Improve your Sitecore Search Development Experience
What started out as a small piece of code to extract some metadata fields from your website markup is slowly growing in complexity. Testing, maintaining and extending your document extractor code is getting tougher. There is a very handy tool to change your development experience and speed up your work.
The downside of running a Search Crawler
Whenever you update the code in the document extractor of one of your Sitecore Search sources, you can publish the change and queue a job to recrawl your content. It usually takes a few minutes for a job to start running. It can become quite frustrating to wait 6 minutes only to see that you have a syntax error in your code.
Start using the Cheerio Playground
ScrapeNinja offers a free online tool to write Cheerio queries and debug them in your browser. You can find the Cheerio Sandbox here: https://scrapeninja.net/cheerio-sandbox/basic
Provide the website markup
As a first step, navigate to an example page of your website you want to crawl and copy the markup into the sample data field. The easiest way to access the markup is to use the View page source
option from the right click menu.
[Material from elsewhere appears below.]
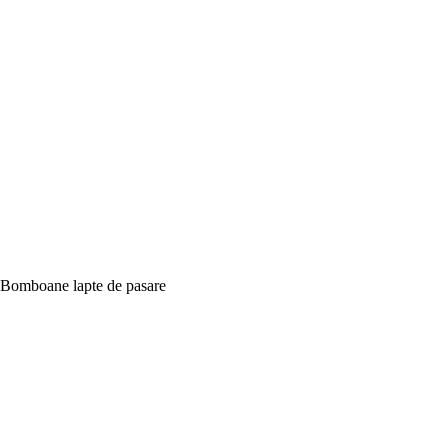
Bomboane lapte de pasare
To reference an earlier blog post about Your first Sitecore Search Crawler, we will use the following markup.
<html>
<head>
<title>Diversity, Equity and Inclusion</title>
<meta name="description" content="Diversity, equality and inclusion allow us to open our minds to a variety of approaches and viewpoints and to tackle the challenges of the future." />
</head>
<body>
<div id="main"></div>
</body>
</html>
Provide the document extractor code
Copy and paste the body of your document extractor code. Please be aware that the first two lines between your code and the code that the Cheerio Sandbox expects are slightly different.
In our example, we are using the the document extractor code from the previously mentioned blog post.
// define function which accepts body and cheerio as args
function extract(input, cheerio) {
// return object with extracted values
let $ = cheerio.load(input);
var pageContentType = $('meta[name="content_type"]').attr("content") || "Content";
var title =
$("h1.intro__title").text() ||
$('meta[property="og:title"]').attr("content") ||
$("title").text();
var description =
$('meta[name="description"]').attr("content") ||
$('meta[property="og:description"]').attr("content") ||
$("div.intro__content").find("p").text();
return {
type: pageContentType,
name: title,
description: description,
};
}
Run the extractor
Once you provided both the sample data and the extractor code, you click the Run extractor
button to see the result.
If the extracted data matches your expectations, copy the code back to Sitecore Search. Don't forget to change the first two lines back to what the crawler expects.
Debugging Tip
As there is no special debugging environment, adding console.log
statements can help you understand what is happening in your code. Wrapping it in small helper function might help you add and remove the console output.
The log output will be displayed under the extracted data.
Crawling an XML source
In my previous blog post about how Sitecore Search can fix your Legacy API, we indexed an XML source.
You can configure Cheerio to load the document in XML mode.
function extract(request, response) {
let $ = cheerio.load(input, {
xml: true,
});
//...
}
Helpful Snippets
If you want too find the first header in a specifc section of your website:
var contentIntro = $('div.intro').find('h2, h3, h4').first().text();
If you want to have a static fallback value:
var pageContentType = $('meta[name="content_type"]').attr('content') || 'Content';
If you want to add a breadcrumb as an array of strings:
var breadcrumbs = [];
$breadcrumbItems = $('#content').find('li.breadcrumb__item');
$breadcrumbItems.each((i, elem) => {
var breadcrumbItem = $(elem).find('a').text();
if (breadcrumbItem) {
breadcrumbs.push(breadcrumbItem);
}
});
If you want to add a relative date facet:
function addDays(date, days) {
const copy = new Date(Number(date));
copy.setDate(date.getDate() + days);
return copy;
}
eventStartDate = $('meta[name="event_start_date"]').attr('content');
var startDate = new Date(eventStartDate);
var now = new Date();
if (eventStartDate && !isNaN(startDate) && now < startDate) {
if (startDate < addDays(now, 30)) {
eventDateFacet = 'Next 30 days';
} else if (startDate < addDays(now, 90)) {
eventDateFacet = 'Next 90 days';
} else if (startDate < addDays(now, 365)) {
eventDateFacet = 'Next 12 months';
}
}
If you want to use the current url as an ID:
return {
id: url.replace(/[^a-zA-Z\d_-]/g, '_'),
};
You might find more helpful tips in the Cheerio Cheatsheet.
Considerations and outlook
Sitecore Search currently does not offer any kind of versioning of the document extractor code. We established a good practice of adding the code to the version control system of the rest of the code base. In the future, Sitecore Search may add a native versioning system or provide an option to automate the process through a CLI.